Dataset entries:
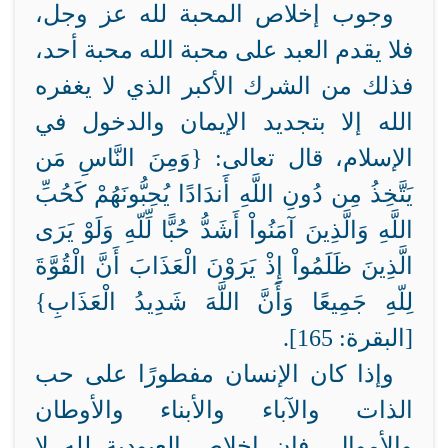
وجوب إخلاص المحبة لله عز وجل،
فلا يقدم العبد على محبة الله محبة أحد،
فذلك من الشرك الأكبر الذي لا يغفره
الله إلا بتجديد الإيمان والدخول في
الإسلام، قال تعالى: {
وَمِنَ النَّاسِ مَن
يَتَّخِذُ مِن دُونِ اللَّهِ أَندَادًا يُحِبُّونَهُمْ كَحُبِّ
اللَّهِ وَالَّذِينَ آمَنُواْ أَشَدُّ حُبًّا لِّلّهِ وَلَوْ يَرَى
الَّذِينَ ظَلَمُواْ إِذْ يَرَوْنَ الْعَذَابَ أَنَّ الْقُوَّةَ
لِلّهِ جَمِيعًا وَأَنَّ اللَّهَ شَدِيدُ الْعَذَابِ}
[البقرة: 165].
وإذا كان الإنسان مفطورًا على حب
الذات والآباء والأبناء والأوطان
والأموال، فإن إخلاص العبودية لله لا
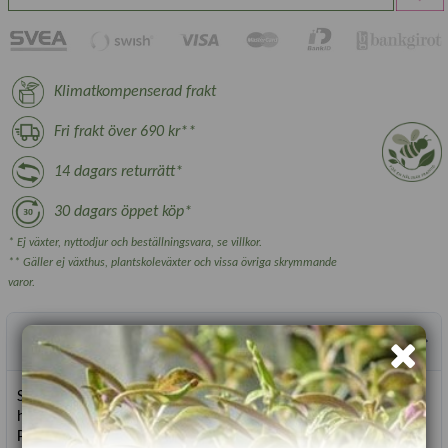
Klimatkompenserad frakt
Fri frakt över 690 kr**
14 dagars returrätt*
30 dagars öppet köp*
* Ej växter, nyttodjur och beställningsvara, se villkor.
** Gäller ej växthus, plantskoleväxter och vissa övriga skrymmande
varor.
Produktbeskrivning
Snackpaprika 'Sweet Julie' - är en tålig, kompakt,
högavkastande sort som ger mängder av söta frukter.
Paprikorna blir 3-4 cm och mognar från grönt till ljust orange.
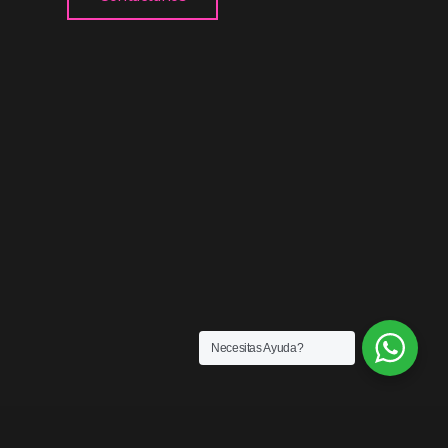
Necesitas Ayuda?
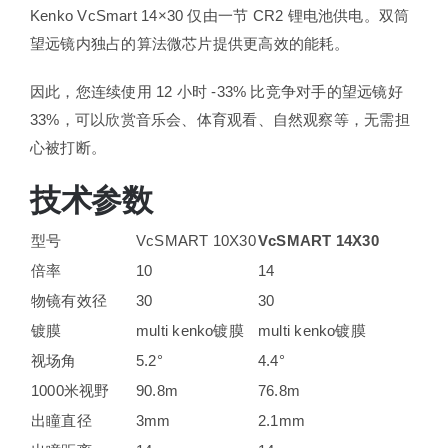
Kenko VcSmart 14×30 仅由一节 CR2 锂电池供电。双筒
望远镜内独占的算法微芯片提供更高效的能耗。
因此，您连续使用 12 小时 -33% 比竞争对手的望远镜好
33%，可以欣赏音乐会、体育观看、自然观察等，无需担
心被打断。
技术参数
型号
VcSMART 10X30
VcSMART 14X30
倍率
10
14
物镜有效径
30
30
镀膜
multi kenko镀膜
multi kenko镀膜
视场角
5.2°
4.4°
1000米视野
90.8m
76.8m
出瞳直径
3mm
2.1mm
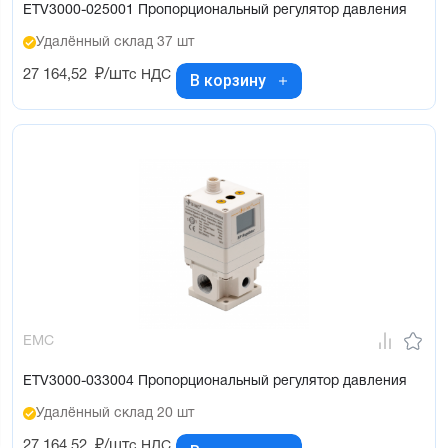
ETV3000-025001 Пропорциональный регулятор давления
Удалённый склад 37 шт
27 164,52
₽/шт
с НДС
В корзину
EMC
ETV3000-033004 Пропорциональный регулятор давления
Удалённый склад 20 шт
27 164,52
₽/шт
с НДС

How to complete this task:
All that is required is the lines from the line containing "VcSMART 10X30" through the end of the records above, copied exactly, and none of the pictures.

Output:
VcSMART 10X30
VcSMART 14X30
倍率
10
14
物镜有效径
30
30
镀膜
multi kenko镀膜
multi kenko镀膜
视场角
5.2°
4.4°
1000米视野
90.8m
76.8m
出瞳直径
3mm
2.1mm
ETV3000-025001 Пропорциональный регулятор давления
Удалённый склад 37 шт
27 164,52
₽/шт
с НДС
В корзину
EMC
ETV3000-033004 Пропорциональный регулятор давления
Удалённый склад 20 шт
27 164,52
₽/шт
с НДС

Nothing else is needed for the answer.